Kibana plugin or custom app

jnc943 · November 25, 2020, 11:28am

I would like to automate some current troubleshooting workflows that are done manually. Essentially, I would like to be able to run a query, extract some fields/information which can then be passed down to subsequent queries. Ideally, I'd also like to be able to run an alternate query if a certain query returns no results.
It would need to ability to take some input fields (text fields) and a timestamp and the output will be search results after running through the multiple queries.

I am wondering if writing an external Kibana plugin is the right approach?
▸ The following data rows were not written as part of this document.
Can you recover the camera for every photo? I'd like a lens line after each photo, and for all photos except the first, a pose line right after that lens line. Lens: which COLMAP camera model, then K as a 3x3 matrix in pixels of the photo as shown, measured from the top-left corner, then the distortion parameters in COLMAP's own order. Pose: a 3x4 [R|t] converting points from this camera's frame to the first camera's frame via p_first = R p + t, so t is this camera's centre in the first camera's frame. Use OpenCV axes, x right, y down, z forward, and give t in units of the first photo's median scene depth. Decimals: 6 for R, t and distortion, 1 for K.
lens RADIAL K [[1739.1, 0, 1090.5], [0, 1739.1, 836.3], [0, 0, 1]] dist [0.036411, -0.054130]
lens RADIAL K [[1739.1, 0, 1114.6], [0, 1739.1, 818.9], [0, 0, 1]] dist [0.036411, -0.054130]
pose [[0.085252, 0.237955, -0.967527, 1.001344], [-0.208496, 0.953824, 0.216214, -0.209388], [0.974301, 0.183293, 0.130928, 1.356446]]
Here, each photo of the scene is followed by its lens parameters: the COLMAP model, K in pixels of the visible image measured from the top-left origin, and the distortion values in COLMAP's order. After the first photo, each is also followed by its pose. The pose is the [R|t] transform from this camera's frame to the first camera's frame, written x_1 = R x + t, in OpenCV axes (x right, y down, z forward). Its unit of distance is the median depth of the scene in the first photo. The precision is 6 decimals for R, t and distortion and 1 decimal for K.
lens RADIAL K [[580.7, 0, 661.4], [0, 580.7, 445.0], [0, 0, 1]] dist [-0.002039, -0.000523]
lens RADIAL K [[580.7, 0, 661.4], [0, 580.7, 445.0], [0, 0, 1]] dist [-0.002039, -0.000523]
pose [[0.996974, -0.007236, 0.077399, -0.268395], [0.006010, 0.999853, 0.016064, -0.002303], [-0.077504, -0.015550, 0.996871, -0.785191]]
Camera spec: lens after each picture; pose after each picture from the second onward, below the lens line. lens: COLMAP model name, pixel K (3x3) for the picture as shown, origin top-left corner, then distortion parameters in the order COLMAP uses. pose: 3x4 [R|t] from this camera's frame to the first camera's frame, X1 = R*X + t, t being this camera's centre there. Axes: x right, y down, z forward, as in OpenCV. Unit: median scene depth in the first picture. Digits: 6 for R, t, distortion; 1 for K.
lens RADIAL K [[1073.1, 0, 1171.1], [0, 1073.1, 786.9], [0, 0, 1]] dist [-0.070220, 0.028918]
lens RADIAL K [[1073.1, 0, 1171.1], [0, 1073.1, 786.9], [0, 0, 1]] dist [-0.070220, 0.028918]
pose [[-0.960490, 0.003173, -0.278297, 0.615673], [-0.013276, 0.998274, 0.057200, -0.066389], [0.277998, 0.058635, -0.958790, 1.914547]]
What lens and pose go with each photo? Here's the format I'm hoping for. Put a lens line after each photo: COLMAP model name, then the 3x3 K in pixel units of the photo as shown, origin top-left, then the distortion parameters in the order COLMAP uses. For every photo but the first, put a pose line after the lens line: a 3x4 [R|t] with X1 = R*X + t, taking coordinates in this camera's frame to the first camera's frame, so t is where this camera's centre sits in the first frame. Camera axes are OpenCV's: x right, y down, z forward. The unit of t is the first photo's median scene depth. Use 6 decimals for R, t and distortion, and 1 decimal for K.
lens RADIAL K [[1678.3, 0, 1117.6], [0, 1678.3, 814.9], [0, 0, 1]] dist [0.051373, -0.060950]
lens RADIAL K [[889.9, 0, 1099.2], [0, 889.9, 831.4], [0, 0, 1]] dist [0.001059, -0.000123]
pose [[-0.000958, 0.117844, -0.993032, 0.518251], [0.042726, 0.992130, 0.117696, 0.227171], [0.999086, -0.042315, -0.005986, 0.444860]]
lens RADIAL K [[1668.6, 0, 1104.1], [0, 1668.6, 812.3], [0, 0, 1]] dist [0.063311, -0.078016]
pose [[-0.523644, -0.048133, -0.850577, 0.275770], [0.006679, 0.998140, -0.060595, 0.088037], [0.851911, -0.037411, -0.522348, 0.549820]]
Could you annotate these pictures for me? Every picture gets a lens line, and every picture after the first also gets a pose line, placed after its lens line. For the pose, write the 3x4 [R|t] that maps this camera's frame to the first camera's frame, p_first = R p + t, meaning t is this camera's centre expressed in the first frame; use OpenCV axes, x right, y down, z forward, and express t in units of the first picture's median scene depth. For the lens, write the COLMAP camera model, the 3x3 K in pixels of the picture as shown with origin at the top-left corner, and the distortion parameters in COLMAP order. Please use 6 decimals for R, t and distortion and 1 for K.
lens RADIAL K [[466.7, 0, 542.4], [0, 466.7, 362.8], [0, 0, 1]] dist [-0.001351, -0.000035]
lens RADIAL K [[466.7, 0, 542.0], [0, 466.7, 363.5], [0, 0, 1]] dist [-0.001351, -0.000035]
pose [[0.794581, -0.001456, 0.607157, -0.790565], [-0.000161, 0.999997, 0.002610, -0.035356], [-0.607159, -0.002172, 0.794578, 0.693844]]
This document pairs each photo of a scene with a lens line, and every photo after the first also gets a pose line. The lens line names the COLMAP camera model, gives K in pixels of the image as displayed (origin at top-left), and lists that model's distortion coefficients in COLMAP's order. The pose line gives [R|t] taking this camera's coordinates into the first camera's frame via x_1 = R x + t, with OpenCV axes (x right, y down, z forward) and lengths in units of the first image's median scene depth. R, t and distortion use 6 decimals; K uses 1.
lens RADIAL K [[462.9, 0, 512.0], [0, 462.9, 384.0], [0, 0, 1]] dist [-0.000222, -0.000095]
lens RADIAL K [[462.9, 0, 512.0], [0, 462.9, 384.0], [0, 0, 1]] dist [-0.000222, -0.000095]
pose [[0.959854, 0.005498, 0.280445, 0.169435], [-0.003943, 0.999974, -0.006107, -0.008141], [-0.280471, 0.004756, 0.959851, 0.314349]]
Or should I be writing my custom app which calls the elasticsearch REST apis to chain my queries and extract the information that I need before passing down to subsequent queries.

I am struggling to find a ton of info about Kibana plugins and what are their capabilities and limitations so any information/guidance would be super helpful!

Thanks

Dzmitry · November 25, 2020, 3:06pm

Hi @jnc943,

You can try using saved queries, but it does not solve a need to do alternative one. You can build a scripted field with flexible logic using painless, it might solve part of your needs. Also I suggest to look at compound queries, maybe you can it can solve your need.

Still if you want to understand better the process of adding external plugin, please check the https://www.elastic.co/guide/en/kibana/current/external-plugin-development.html
The process is pretty straight forward, but it may require some time.

Regards, Dzmitry

jnc943 · November 25, 2020, 5:02pm

Hi Dzmitry,
Thank you so much for your helpful response!
I will look into painless as well as compound queries.

Did I understand correctly that it would not seem that a Kibana plugin would be an obvious choice fir my use case? What I did like about it is that it could potentially minimise UI efforts when compared to building my own app/service on top of the Elasticsearch APIs.

Thanks again!

Dzmitry · November 26, 2020, 8:26am

Hi @jnc943,

I would suggest exploring existing functionality before you start work on your own plugin. You might find a solution. Plugin is always an option and you can integrate it in existing Kibana instance rather than developing a separate application from scratch using ES APIs.

We do create plugins for testing purpose, you can check it here to get more understanding how to start.

Regards, Dzmitry

system · December 24, 2020, 8:26am

This topic was automatically closed 28 days after the last reply. New replies are no longer allowed.